[Records shown Boundary: Start]

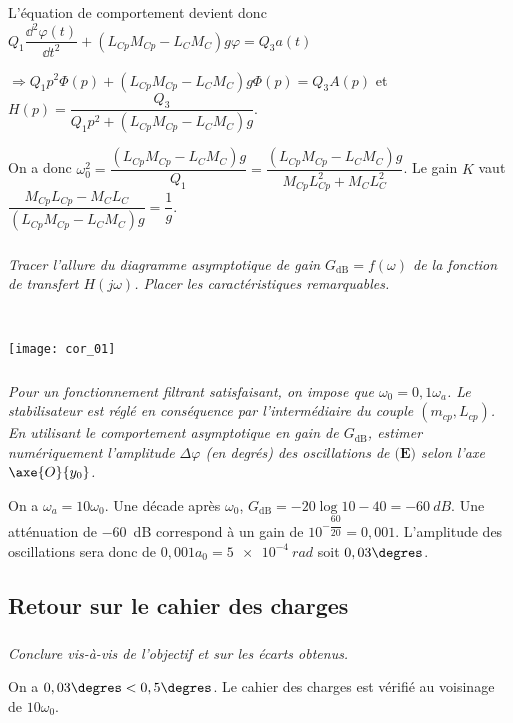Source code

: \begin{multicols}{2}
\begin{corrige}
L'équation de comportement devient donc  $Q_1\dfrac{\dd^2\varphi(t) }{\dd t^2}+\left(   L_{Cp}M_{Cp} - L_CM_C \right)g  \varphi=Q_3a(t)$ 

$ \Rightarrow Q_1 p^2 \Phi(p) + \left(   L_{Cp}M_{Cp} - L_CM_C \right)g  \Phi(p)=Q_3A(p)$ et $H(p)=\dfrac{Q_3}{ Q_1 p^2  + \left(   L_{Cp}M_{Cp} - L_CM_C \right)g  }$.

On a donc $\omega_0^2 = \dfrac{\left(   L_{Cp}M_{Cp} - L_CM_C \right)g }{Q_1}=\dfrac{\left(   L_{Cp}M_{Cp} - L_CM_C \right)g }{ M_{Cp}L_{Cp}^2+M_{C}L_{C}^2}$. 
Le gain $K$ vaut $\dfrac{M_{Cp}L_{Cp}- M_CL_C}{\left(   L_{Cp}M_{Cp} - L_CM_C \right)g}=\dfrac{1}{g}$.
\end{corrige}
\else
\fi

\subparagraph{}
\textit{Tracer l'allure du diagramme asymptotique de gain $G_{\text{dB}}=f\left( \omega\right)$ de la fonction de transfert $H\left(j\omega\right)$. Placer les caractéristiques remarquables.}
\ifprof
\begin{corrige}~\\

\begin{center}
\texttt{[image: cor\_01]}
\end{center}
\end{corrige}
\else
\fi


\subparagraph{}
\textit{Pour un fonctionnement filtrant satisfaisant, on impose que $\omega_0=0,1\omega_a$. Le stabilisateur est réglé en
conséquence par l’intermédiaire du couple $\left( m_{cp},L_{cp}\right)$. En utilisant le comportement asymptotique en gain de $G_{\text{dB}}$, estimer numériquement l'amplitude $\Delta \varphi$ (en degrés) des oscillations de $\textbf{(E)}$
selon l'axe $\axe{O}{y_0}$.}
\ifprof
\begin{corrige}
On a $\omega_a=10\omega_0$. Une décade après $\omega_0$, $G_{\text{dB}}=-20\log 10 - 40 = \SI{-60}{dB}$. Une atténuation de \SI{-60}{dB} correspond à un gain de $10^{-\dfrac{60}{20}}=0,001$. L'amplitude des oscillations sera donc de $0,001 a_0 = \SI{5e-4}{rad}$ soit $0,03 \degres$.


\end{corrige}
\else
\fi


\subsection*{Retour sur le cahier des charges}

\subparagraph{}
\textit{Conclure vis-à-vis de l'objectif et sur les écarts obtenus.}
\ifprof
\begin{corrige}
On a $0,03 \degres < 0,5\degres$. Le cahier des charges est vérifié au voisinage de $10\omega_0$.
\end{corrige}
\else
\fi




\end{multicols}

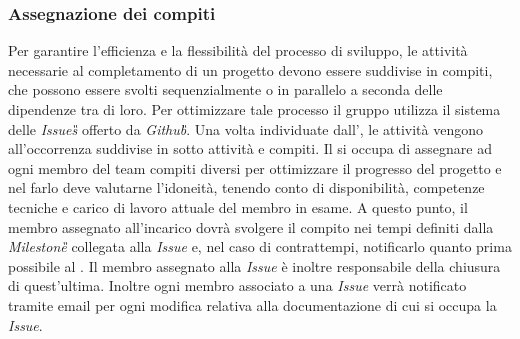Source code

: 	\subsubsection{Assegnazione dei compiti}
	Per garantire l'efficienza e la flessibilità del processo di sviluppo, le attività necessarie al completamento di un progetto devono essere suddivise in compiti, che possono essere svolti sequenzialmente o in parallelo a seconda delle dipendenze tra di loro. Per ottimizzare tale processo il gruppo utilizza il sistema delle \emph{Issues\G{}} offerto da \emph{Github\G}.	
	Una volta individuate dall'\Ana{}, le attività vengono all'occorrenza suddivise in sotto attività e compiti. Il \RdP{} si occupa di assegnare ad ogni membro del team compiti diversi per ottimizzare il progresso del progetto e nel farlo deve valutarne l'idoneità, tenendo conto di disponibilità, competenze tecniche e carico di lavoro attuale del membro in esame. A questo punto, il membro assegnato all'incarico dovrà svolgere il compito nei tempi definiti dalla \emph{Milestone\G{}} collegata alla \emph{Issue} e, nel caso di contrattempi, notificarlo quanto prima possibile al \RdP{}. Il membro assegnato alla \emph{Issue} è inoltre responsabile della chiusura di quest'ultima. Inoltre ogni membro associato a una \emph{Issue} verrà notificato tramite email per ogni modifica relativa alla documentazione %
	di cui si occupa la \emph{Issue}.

[Records shown Boundary: End]
[Records shown Boundary: Start]

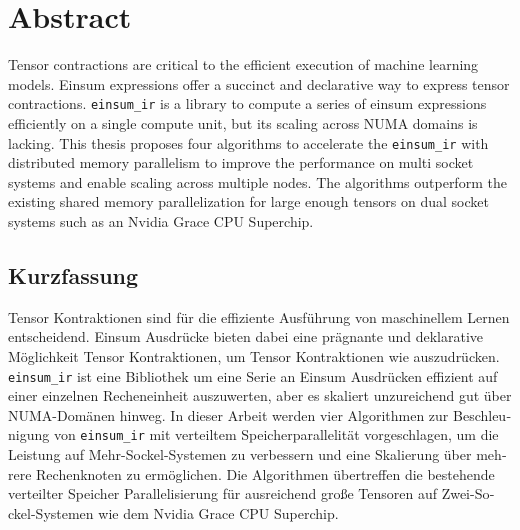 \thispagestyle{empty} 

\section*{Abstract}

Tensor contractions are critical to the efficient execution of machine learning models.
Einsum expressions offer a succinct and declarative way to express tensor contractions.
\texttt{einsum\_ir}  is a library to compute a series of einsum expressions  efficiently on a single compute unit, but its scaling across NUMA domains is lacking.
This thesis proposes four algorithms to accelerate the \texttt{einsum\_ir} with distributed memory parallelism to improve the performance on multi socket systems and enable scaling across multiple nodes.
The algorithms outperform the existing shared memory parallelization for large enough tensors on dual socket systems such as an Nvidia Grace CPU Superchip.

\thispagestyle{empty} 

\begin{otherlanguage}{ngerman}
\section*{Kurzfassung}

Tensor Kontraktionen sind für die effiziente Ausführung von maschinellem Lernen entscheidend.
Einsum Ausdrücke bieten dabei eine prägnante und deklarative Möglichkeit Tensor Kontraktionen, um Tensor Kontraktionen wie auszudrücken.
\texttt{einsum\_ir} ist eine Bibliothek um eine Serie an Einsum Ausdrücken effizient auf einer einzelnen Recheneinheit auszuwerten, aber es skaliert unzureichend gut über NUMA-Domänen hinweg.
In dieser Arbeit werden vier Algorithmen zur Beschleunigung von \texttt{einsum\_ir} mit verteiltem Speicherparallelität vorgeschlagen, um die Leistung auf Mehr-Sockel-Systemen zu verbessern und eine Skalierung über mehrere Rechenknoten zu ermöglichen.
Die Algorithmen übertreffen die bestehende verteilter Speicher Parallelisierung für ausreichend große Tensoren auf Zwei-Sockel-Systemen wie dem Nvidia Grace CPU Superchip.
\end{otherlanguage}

[Records shown Boundary: End]

__Problem to solve__. Could you state how many lines in the entries contain the word "textit"? Reply with nothing but the number.

__Reply__. 3